Als ich "Black Swan" im Kino sah, war ich schon bei der Eröffnungsszene unglaublich überwältigt. Für mich war der Film ein gewisser Rausch, der düstere Atmosphäre, sehr gute Schauspielleistungen und das Streben nach Perfektion miteinander verkörperte. Für mich war der Film ein Meisterwerk. Nach dem zweiten Schauen, hat sich dieser Eindruck keinesfalls in die komplett andere Richtung entwickelt. Beim zweiten Schauen kann man mehr auf die zahlreichen kleinen Hinweise achten und das Set an Interpretationsmöglichkeiten erweitern. Jede Figur steht in einer Beziehung zur Hauptfigur Nina, und anhand jeder kann man die Handlung etwas verschieden deuten. Sicherlich spielt Barbara Hershley mit der Mutter diesbezüglich eine sehr interessante Figur, die durchaus kein Monster ist und sich um ihre Tochter sorgt, gleichwohl aber einen großen Anteil an der Verfasstheit von Nina haben muss.
Es fallen einem so zahlreiche kleine Verweise und Details auf, kleine Bilder, kurze Szenen usw. usf. Gleichsam mag man hier und da ein wenig Leerlauf sowie das ein oder andere Klischee bemerken. Dass der Film hingegen schon ganz zu Anfang so undurchsichtig ist, finde ich nicht. Auch die Inszenierung würde ich nicht als "dick aufgetragen", sondern eher als radikal beschreiben, um so Ninas Streben darzustellen. Natalie Portman spielt Nina perfekt, sie hat den Oscar verdient, egal ob sie nun hart gedoubelt in den Tanzszenen gedoubelt wurde oder nicht (entsprechendes kam ja in der Presse vor).
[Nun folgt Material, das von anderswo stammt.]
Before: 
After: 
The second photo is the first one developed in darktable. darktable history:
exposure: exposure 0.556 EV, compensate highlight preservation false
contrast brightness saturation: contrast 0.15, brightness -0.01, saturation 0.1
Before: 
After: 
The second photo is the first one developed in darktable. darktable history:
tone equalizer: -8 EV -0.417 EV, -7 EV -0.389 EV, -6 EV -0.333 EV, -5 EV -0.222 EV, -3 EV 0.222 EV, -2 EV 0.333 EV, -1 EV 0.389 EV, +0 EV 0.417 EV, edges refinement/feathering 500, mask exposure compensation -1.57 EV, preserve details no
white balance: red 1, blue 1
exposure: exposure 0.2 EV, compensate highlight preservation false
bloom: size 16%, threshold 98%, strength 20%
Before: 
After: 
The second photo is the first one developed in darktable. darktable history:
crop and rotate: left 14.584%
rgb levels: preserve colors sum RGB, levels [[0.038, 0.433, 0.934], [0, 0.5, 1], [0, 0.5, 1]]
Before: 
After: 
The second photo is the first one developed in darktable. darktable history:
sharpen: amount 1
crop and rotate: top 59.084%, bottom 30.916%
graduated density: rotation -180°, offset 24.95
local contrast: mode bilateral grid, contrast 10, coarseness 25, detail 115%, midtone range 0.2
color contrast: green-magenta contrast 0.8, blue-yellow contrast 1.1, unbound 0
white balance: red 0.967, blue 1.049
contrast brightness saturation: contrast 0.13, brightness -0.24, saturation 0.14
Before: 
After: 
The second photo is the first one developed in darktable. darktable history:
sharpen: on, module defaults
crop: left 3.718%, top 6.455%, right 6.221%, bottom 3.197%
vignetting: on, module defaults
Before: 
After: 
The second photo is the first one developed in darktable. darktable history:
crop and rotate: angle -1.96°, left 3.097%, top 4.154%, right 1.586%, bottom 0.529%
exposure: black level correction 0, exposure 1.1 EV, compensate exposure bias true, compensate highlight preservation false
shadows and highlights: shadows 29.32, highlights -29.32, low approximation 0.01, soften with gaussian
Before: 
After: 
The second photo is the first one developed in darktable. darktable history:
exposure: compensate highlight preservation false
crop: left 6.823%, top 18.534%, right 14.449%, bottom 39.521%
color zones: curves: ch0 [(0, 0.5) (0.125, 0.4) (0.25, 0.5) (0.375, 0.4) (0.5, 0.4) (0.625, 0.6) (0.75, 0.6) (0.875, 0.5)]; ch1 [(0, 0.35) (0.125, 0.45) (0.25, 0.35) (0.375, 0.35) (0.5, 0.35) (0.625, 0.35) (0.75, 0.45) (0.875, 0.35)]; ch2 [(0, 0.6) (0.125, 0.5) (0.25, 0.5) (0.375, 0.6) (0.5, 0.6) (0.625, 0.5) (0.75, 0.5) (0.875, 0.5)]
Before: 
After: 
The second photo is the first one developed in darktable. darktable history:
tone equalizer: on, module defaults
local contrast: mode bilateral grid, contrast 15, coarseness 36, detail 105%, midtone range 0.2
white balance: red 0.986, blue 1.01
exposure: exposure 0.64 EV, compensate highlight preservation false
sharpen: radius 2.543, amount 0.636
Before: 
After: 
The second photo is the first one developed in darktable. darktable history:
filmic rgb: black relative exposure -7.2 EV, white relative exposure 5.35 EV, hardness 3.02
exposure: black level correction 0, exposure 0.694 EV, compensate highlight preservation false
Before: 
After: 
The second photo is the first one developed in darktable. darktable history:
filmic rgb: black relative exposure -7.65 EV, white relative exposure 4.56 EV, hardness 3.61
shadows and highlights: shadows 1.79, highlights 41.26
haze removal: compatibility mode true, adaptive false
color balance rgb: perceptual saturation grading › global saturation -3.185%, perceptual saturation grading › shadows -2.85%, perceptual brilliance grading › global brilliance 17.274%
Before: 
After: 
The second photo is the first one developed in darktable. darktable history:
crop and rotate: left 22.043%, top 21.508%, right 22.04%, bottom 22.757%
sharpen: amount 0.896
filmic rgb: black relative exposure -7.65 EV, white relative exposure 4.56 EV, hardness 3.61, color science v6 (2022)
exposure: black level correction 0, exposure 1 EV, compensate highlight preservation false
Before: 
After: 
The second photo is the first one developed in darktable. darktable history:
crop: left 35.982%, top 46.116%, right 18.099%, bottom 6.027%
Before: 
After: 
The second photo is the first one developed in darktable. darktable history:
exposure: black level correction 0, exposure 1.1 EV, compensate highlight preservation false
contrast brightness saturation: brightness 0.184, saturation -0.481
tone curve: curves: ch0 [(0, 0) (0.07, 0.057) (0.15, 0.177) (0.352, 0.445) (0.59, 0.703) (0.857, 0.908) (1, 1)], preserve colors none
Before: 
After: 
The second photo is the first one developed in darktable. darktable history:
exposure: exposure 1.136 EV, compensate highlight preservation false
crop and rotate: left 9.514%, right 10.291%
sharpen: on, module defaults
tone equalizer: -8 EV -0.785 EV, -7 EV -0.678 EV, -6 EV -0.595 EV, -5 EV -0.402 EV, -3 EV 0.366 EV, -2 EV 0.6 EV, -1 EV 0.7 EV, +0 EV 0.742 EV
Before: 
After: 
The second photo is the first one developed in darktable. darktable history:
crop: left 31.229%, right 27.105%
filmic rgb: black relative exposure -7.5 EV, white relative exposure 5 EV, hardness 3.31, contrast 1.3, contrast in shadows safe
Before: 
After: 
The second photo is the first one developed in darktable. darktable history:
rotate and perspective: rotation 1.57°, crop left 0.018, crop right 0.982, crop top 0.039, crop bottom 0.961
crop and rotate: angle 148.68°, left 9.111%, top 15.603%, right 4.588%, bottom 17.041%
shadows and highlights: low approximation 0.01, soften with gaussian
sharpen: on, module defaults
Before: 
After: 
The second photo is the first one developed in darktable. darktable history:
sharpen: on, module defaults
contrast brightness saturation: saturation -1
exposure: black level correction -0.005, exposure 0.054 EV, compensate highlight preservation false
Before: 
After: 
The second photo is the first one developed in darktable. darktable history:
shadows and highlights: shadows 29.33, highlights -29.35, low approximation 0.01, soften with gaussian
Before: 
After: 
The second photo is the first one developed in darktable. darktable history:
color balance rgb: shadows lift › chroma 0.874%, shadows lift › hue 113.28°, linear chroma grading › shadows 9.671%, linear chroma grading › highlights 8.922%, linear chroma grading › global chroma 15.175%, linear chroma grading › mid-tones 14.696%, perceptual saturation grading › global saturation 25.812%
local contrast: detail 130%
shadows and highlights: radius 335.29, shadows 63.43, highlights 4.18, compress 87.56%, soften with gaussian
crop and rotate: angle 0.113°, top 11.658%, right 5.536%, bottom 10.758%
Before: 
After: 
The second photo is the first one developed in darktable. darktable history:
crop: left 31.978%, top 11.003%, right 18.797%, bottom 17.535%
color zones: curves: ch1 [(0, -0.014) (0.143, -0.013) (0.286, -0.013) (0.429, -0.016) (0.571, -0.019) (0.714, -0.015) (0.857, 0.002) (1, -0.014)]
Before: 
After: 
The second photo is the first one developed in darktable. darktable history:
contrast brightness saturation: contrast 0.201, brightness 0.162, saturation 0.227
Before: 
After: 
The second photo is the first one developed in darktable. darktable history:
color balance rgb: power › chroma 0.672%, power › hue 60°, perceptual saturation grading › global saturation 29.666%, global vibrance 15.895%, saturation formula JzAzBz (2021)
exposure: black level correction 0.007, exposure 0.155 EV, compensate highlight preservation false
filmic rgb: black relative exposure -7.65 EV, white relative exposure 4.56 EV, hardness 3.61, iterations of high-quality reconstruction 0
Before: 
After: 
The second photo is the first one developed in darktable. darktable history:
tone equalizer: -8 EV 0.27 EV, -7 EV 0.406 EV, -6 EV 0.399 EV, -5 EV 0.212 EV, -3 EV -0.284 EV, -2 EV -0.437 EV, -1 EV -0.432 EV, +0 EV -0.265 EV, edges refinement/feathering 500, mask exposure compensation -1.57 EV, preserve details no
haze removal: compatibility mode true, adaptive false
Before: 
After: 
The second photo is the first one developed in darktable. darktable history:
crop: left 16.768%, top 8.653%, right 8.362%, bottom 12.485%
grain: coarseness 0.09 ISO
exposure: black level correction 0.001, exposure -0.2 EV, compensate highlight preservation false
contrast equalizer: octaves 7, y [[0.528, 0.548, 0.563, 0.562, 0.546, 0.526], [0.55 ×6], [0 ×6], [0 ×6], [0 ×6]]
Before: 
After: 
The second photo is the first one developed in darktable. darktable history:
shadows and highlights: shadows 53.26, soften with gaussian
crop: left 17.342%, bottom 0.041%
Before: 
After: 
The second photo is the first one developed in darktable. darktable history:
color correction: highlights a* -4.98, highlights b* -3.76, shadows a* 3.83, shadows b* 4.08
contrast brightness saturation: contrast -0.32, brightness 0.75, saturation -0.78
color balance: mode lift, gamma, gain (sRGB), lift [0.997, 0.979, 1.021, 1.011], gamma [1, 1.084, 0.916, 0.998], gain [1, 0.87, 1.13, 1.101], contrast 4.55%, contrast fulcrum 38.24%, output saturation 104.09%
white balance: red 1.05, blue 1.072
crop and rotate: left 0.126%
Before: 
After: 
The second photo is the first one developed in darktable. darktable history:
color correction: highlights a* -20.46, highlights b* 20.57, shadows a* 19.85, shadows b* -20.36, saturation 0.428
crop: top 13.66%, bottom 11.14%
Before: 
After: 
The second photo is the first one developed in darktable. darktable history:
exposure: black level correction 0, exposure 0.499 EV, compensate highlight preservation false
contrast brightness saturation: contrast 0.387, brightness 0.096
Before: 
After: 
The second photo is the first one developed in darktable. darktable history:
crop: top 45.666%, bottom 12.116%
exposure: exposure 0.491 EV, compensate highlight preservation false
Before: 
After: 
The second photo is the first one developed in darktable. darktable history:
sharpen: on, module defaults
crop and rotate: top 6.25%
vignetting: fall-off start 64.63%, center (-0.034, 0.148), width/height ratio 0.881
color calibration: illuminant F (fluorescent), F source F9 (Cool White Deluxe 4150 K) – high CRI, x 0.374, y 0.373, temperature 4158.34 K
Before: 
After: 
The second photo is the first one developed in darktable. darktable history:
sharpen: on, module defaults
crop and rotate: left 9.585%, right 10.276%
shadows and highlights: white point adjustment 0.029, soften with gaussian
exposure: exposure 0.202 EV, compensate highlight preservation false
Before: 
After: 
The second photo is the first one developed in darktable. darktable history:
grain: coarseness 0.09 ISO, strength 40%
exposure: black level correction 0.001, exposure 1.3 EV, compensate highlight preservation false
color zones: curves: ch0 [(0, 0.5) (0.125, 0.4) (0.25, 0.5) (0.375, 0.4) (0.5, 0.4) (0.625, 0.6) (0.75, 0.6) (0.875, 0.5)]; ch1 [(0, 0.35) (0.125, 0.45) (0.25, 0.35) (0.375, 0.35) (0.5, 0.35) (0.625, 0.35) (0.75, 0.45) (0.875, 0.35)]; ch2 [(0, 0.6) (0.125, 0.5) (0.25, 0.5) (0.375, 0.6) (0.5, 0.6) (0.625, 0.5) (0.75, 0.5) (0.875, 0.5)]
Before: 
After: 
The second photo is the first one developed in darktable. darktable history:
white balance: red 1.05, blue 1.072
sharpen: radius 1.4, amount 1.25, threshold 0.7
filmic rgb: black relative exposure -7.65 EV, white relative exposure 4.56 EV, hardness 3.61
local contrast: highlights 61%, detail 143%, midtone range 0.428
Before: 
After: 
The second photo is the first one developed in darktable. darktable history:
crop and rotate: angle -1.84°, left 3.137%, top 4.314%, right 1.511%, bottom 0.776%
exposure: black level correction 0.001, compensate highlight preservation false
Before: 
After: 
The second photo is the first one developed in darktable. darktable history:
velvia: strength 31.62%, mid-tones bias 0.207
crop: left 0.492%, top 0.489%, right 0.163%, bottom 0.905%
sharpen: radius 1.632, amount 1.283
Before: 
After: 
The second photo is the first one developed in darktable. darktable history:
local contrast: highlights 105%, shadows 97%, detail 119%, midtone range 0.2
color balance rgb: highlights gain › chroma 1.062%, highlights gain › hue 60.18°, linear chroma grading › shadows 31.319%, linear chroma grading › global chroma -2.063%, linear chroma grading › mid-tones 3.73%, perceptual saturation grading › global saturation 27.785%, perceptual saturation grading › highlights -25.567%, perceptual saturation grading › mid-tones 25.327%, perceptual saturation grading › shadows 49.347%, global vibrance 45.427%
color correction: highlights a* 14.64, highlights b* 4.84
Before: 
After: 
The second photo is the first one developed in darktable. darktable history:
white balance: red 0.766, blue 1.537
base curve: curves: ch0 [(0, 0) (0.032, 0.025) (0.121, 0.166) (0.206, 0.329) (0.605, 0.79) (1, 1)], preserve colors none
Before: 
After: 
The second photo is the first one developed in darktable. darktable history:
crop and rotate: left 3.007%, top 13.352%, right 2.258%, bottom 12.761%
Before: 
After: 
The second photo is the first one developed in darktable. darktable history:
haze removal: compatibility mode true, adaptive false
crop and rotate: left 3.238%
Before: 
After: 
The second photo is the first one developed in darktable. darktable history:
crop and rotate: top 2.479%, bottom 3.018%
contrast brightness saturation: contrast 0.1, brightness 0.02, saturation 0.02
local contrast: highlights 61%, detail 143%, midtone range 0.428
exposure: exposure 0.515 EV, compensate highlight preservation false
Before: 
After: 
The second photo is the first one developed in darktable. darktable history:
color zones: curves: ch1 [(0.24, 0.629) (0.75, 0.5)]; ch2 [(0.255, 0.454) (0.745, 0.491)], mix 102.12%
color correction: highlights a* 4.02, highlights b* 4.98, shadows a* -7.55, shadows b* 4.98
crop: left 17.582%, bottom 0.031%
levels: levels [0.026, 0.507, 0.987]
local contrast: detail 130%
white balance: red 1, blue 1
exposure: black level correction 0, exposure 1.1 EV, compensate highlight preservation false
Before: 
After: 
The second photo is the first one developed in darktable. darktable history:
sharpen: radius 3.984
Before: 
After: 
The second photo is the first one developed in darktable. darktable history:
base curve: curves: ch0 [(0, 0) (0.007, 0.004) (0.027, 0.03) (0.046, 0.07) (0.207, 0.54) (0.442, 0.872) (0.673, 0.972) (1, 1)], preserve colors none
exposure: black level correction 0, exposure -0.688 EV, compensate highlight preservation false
War Nina nun schizophren oder dergleichen? Das Schöne ist, dass der Film einem viele Interpretationsmöglichkeiten gibt, auch bei dem Ende. Völlig faszinierend finde ich aber dieses Streben nach Perfektion, eine Sache wirklich zu meistern und mehr. Nina guckt nicht auf ihr Handy. Sie lässt sich nicht von Musik berieseln wie Lily. Sie steht zu ihrem tun. So gefährlich der Sog dahinter sein mag: Mir sind solche Figuren unendlich sympathisch; vielleicht, weil in unserer Zeit solche Aufopferung selten anzutreffen ist.
Fazit: "Black Swan" wird beim ersten Schauen überwältigen. Beim zweiten Mal bemerkt man dann Schwächen, die aber nicht über die eigentliche Stärke des Films hinwegtäuschen.
P.S. Natalie Portmans Synchronsprecherin macht einen superben Job. Die deutsche Stimme lässt Nina noch verletzlicher wirken. Den Film in deutsch zu gucken ist hier also nur zu empfehlen!